County officials heard remotely from the Executive Director of “Freedom’s Frontier, a National Heritage Area that includes 29 Kansas Counties and twelve Missouri Counties. Jim Ogle said the area was designated in 2006. He said the organization is not focused on changing zoning laws.

"We're focused on bringing together the historic sites and museums that tell one of three stories that were part of our national designation...that's the settlement of the frontier....border and civil war on the western frontier...and the enduring struggle for freedom. We don't require anyone to participate. They are all opt-in to us. We have more than 200 local organizations, historic sites and museums that we help promote through an app that ties the stories together...through newsletters that give suggestions to people about where to visit."

The proposed area for Kansas and Nebraska would encompass 49 counties and would be preceded by a required feasibility study, in order to tap federal support. That money is then matched with privately raised funds, to help tell an historical and cultural story of the region.  Superintendent of the Homestead National Historical Park, Mark Engler provided an overview of National Heritage Areas for the county board, as he did before the planning commission.

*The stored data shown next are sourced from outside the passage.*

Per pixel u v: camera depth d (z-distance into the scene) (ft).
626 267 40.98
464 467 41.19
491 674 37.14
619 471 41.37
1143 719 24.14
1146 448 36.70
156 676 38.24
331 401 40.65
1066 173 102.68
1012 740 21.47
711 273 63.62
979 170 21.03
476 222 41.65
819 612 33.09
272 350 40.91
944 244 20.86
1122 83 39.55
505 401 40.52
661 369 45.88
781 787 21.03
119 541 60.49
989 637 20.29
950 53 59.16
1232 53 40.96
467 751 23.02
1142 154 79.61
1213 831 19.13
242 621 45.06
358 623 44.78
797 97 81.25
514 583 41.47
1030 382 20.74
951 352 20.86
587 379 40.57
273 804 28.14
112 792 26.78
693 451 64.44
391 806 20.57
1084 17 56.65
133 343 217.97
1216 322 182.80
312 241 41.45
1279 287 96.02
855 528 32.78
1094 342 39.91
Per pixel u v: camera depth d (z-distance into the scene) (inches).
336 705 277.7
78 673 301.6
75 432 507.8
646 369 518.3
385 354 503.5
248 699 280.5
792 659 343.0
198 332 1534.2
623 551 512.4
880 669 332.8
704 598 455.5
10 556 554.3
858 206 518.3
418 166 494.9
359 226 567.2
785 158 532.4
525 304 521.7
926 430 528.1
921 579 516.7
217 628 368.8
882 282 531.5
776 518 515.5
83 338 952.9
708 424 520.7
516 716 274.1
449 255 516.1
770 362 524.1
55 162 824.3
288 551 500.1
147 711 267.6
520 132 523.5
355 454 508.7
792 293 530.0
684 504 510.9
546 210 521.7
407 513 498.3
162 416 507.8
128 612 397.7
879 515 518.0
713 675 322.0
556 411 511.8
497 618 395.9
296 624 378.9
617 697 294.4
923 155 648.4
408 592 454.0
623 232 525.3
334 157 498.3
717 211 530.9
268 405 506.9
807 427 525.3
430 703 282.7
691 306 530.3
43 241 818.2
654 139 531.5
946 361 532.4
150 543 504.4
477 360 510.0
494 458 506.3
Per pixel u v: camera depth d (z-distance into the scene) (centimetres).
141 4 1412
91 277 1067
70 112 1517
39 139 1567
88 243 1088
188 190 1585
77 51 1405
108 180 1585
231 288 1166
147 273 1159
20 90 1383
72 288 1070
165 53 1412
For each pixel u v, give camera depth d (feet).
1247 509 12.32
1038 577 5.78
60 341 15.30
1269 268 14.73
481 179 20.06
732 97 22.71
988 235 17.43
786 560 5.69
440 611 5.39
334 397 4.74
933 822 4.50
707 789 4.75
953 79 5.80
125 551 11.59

President of the Nebraska Farmer’s Union, John Hansen, said the organization promotes tools that can help farmers and rural communities prosper.
"You're seeing the footprint of rural communities continue to shrink. You're seeing more and more depopulation, you're seeing more and more rural areas struggle, to keep base things in place. So, any time we can do things at the state level, the federal level that puts more tools in the toolbox for local folks to use to try to create jobs and opportunities and keep more of our kids in our rural communities...we're all about that."  Hansen said his organization prefers local control, rather than state and federal decision-making.

As for NHA’s Hansen says he does not see them as an attack on personal property.  The Gage County Board took no formal action on membership in a National Heritage Area…but may have it on its next agenda.